Les adolescents pas si euphoriques que ça incarnent et subissent l’Amérique désenchantée, la masculinité toxique, la crise des opiacés, la transphobie, la sexualisation à outrance, les troubles psychiatriques, les violences domestiques et j’en passe. Point de jeunes anorexiques rigolos qui sautillent sur un trampoline en demandant du poppers, ici c’est God Bless America avec un flingue sur la tempe et un cachet sur la langue. Le système entier dévore les entrailles de chaque personnage d’une manière différente, à un âge où l’on est plus vraiment un enfant mais pas encore un adulte.
Le malaise est présent : les crises d’angoisses, dépressions chroniques, phases de manie, manques de substances psychoactives deviennent réelles et presque vécues, grâce à la narration en voix-off de Rue qui donne ce relief si particulier à la série.

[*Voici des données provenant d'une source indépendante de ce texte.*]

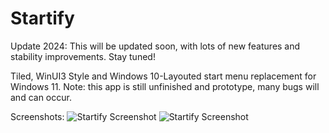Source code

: # Startify

Update 2024:
This will be updated soon, with lots of new features and stability improvements.
Stay tuned!

Tiled, WinUI3 Style and Windows 10-Layouted start menu replacement for Windows 11.
Note: this app is still unfinished and prototype, many bugs will and can occur. 

Screenshots:
![Startify Screenshot](https://github.com/Lixkote/Startify/blob/main/tiles.png)
![Startify Screenshot](https://github.com/Lixkote/Startify/blob/main/notiles.png)

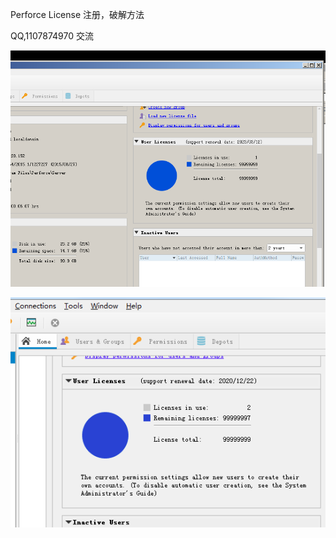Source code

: Perforce License 注册，破解方法 

QQ,1107874970 交流

![image](https://github.com/clark515/Others/blob/master/1492a45135b6623c78cdd6399d36a51f.png)


![image](https://github.com/clark515/Others/blob/master/a376727b0cca8d6549e6d7b68ddfa846.png)
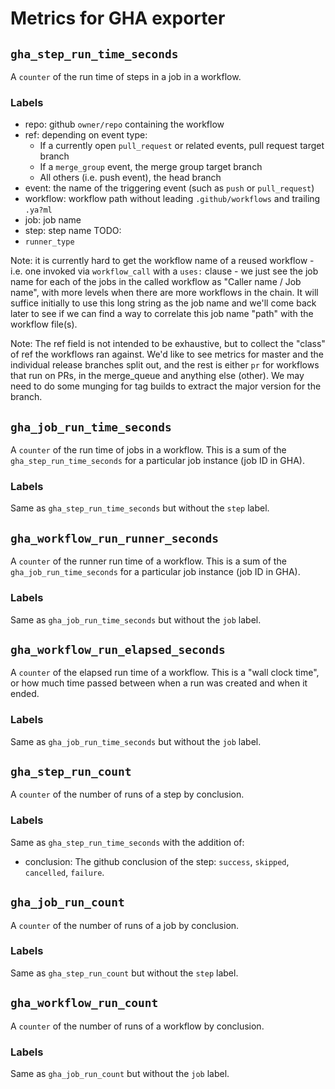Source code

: # Metrics for GHA exporter

## `gha_step_run_time_seconds`

A `counter` of the run time of steps in a job in a workflow.

### Labels
* repo: github `owner/repo` containing the workflow
* ref: depending on event type:
  * If a currently open `pull_request` or related events, pull request target branch
  * If a `merge_group` event, the merge group target branch
  * All others (i.e. push event), the head branch
* event: the name of the triggering event (such as `push` or `pull_request`)
* workflow: workflow path without leading `.github/workflows` and trailing `.ya?ml`
* job: job name
* step: step name
TODO:
* `runner_type`

Note: it is currently hard to get the workflow name of a reused workflow - i.e.
one invoked via `workflow_call` with a `uses:` clause - we just see the job name
for each of the jobs in the called workflow as "Caller name / Job name", with
more levels when there are more workflows in the chain. It will suffice
initially to use this long string as the job name and we'll come back later to
see if we can find a way to correlate this job name "path" with the workflow
file(s).

Note: The ref field is not intended to be exhaustive, but to collect the
"class" of ref the workflows ran against. We'd like to see metrics for master
and the individual release branches split out, and the rest is either `pr` for
workflows that run on PRs, in the merge_queue and anything else (other). We may
need to do some munging for tag builds to extract the major version for the
branch.


## `gha_job_run_time_seconds`

A `counter` of the run time of jobs in a workflow. This is a sum of the
`gha_step_run_time_seconds` for a particular job instance (job ID in GHA).

### Labels

Same as `gha_step_run_time_seconds` but without the `step` label.


## `gha_workflow_run_runner_seconds`

A `counter` of the runner run time of a workflow. This is a sum of the
`gha_job_run_time_seconds` for a particular job instance (job ID in GHA).

### Labels

Same as `gha_job_run_time_seconds` but without the `job` label.


## `gha_workflow_run_elapsed_seconds`

A `counter` of the elapsed run time of a workflow. This is a "wall clock
time", or how much time passed between when a run was created and when it
ended.

### Labels

Same as `gha_job_run_time_seconds` but without the `job` label.


## `gha_step_run_count`

A `counter` of the number of runs of a step by conclusion.

### Labels

Same as `gha_step_run_time_seconds` with the addition of:
* conclusion: The github conclusion of the step: `success`, `skipped`,
  `cancelled`, `failure`.


## `gha_job_run_count`

A `counter` of the number of runs of a job by conclusion.

### Labels

Same as `gha_step_run_count` but without the `step` label.


## `gha_workflow_run_count`

A `counter` of the number of runs of a workflow by conclusion.

### Labels

Same as `gha_job_run_count` but without the `job` label.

Le malaise est violent, et prend parfois à la gorge : en tant que spectateur sensible et ayant eu un passif avec certains des troubles décrits comme un bon nombre de personnes, j’ai été choquée par certaines scènes, que j’ai senti comme étant « gratuites », sous couvert de réalisme. Ce réalisme pessimiste qui ne donne aucune lueur d’espoir aux différentes trajectoires de vie qu’empruntent les personnages en boitant.
On a d’ailleurs du mal à s’attacher à eux tant ils s’engluent dans un mazout narratif qui accumule les axes scénaristiques et ne développe pas grand chose, laissant les spectateurs sur leur faim.
Ne vous inquiétez pas cependant ; le poulain de l’écurie HBO est en lice pour une deuxième course effrénée : du sang ! du sexe ! de la sueur ! et des paillettes aussi ! n’est ce pas vendeur ?
Des belles choses, il y en a. Des moments d’accalmie, bien que peu nombreux et anecdotiques. De belles performances avec Zendaya et Hunter Schafer, toutes deux très convaincantes. Des clins d’oeil et références au cinéma d’aujourd’hui. Un parti pris esthétique efficace : la photographie, les lumières, les plans et les looks des personnages féminins sont tous extrêmement photogéniques.
C’est là que la dissonance opère : le gloss utilisé dans le titre de cette critique n’est pas une allusion maladroite au maquillage sophistiqué des protagonistes, mais le vernis utilisé comme une couche brillante et alléchante sur le produit fini. La traduction anglaise de papier glacé est d’ailleurs « glossy paper » et l’esthétique est une force prédominante dans Euphoria.
Les jeunes filles à l’eye liner coloré pleurent sous des néons, se déchirent et s’attirent en stroboscopie. Le spleen sous lumière artificielle et plans léchés.
Insuffler de la beauté dans toute scène ou rendre glamour des situations qui ne le sont pas? C’est dans cette dissonance que le malaise se niche et vient caresser l’esprit en quête de scènes photographiques et de beaux moments de cinéma.
Affamé et désemparé, il en redemande. Une trace ou une scène de plus, l’addiction n’est qu’un mécanisme comme un autre qui ne laisse personne indemne.